Having used the more expensive Lensbaby Composer before I quite like the effect you get from these unusual lenses, but the cost is quite high for an experimental special effect lens. In addition to that it's unlikely to be the lens that spends most of it's time on your camera like a standard zoom or your favourite prime.

Enter the Spark. It's very low cost, yet you can still change the internal optic; the one in the Spark is roughly the same as a 50mm on a full frame camera. Also, it's not possible to fix the effect like with the Composer; with that you can bend the lens and then focus to get the bit you're after sharp (though sharp is a relative term with Lensbaby). With the Spark it's wobbly up front and to change focus you have pull the barrel back toward the camera while you bend for the desired effect; it's very fluid but at the same time more creative in my opinion.

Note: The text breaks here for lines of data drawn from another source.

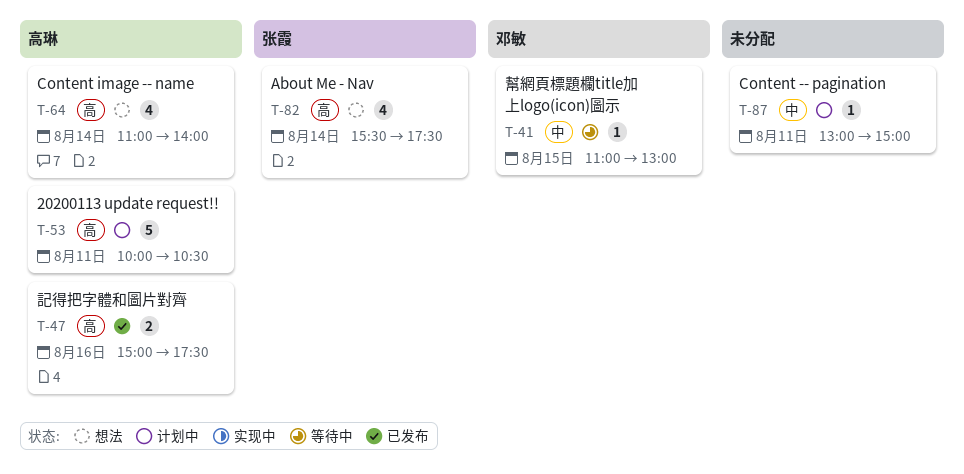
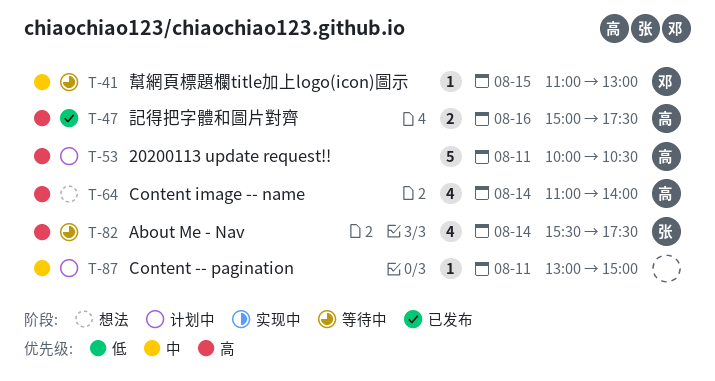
T-82, status: 想法 -> 等待中

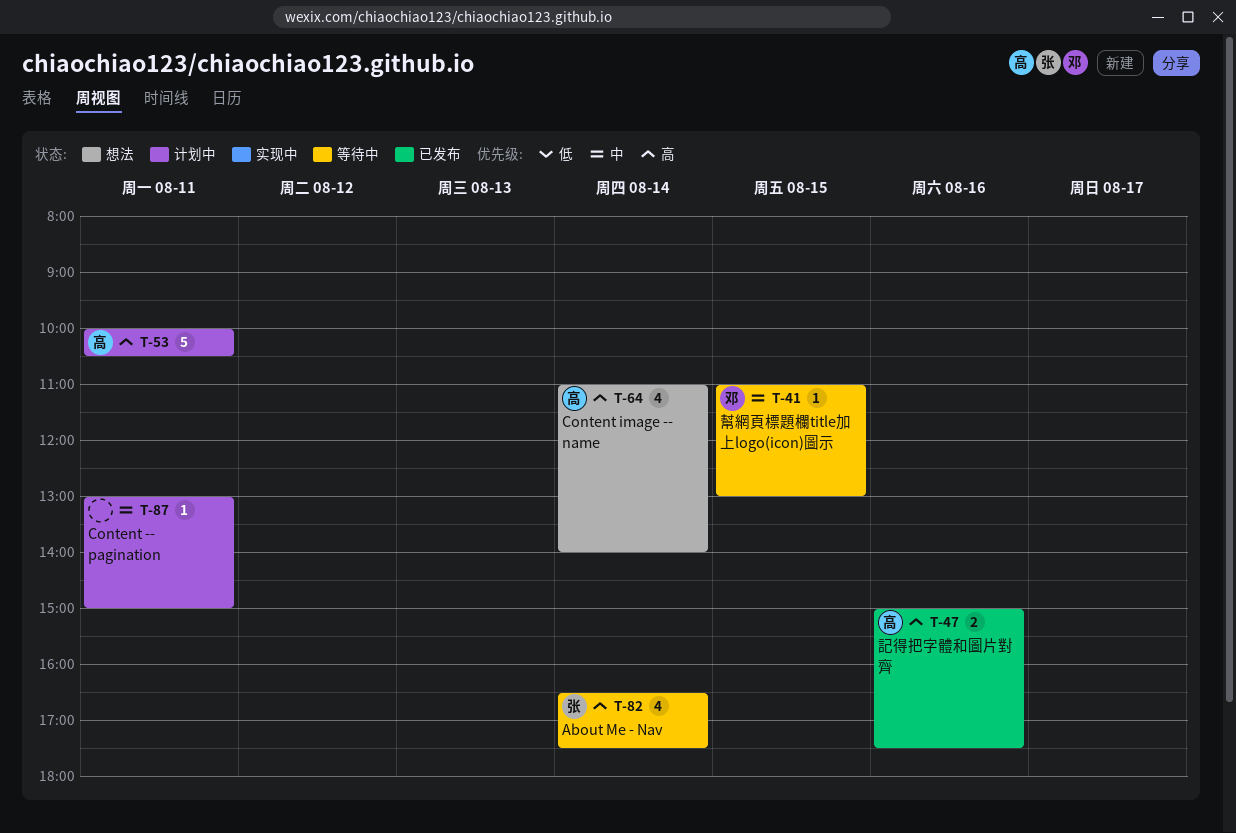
T-82, begins: 15:30 -> 16:30

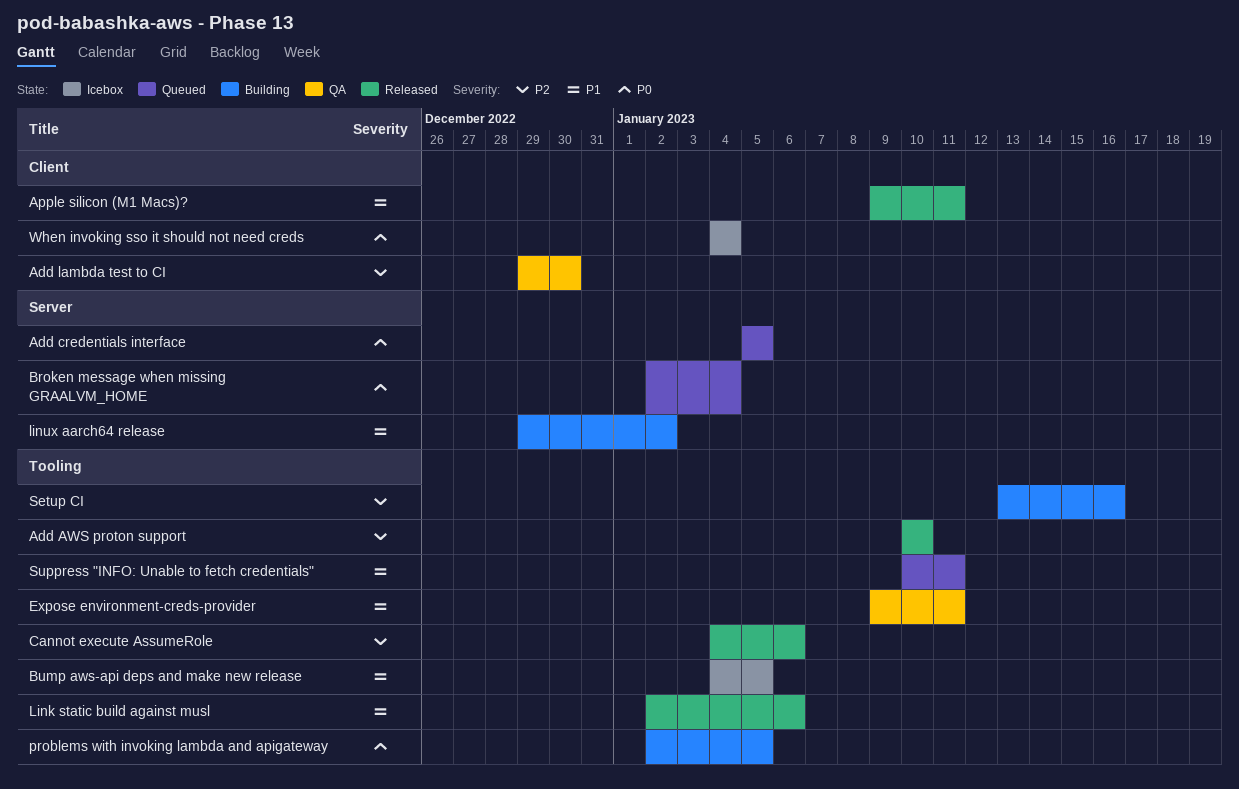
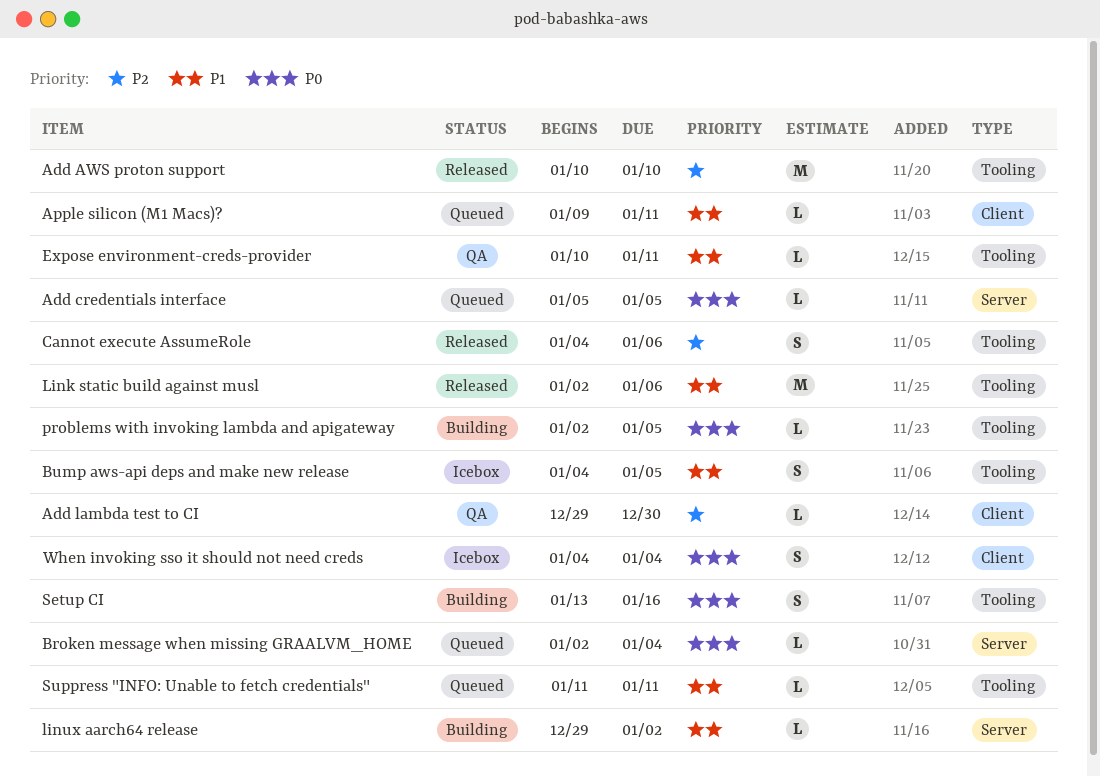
Apple silicon (M1 Macs)?, status: Released -> Queued
Expose environment-creds-provider, start: Jan 9 -> Jan 10
Setup CI, priority: P2 -> P0
Suppress "INFO: Unable to fetch credentials", start: Jan 10 -> Jan 11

It does take a little getting used to, but it's great fun! The lens does look a bit mad, too.

Now the downsides. Firstly, the aperture is fixed at f5.6, so you can't vary the depth of field or get more/less light through the lens. In practice I found this wasn't too bad - I just popped on auto ISO and set the shutter speed I was after. Secondly, I don't find Lensbaby lenses ever get perfectly sharp, they always keep a slightly dreamy look about them.

That said the Spark is good fun and at a great price point; now experimenting with your camera need not break the bank!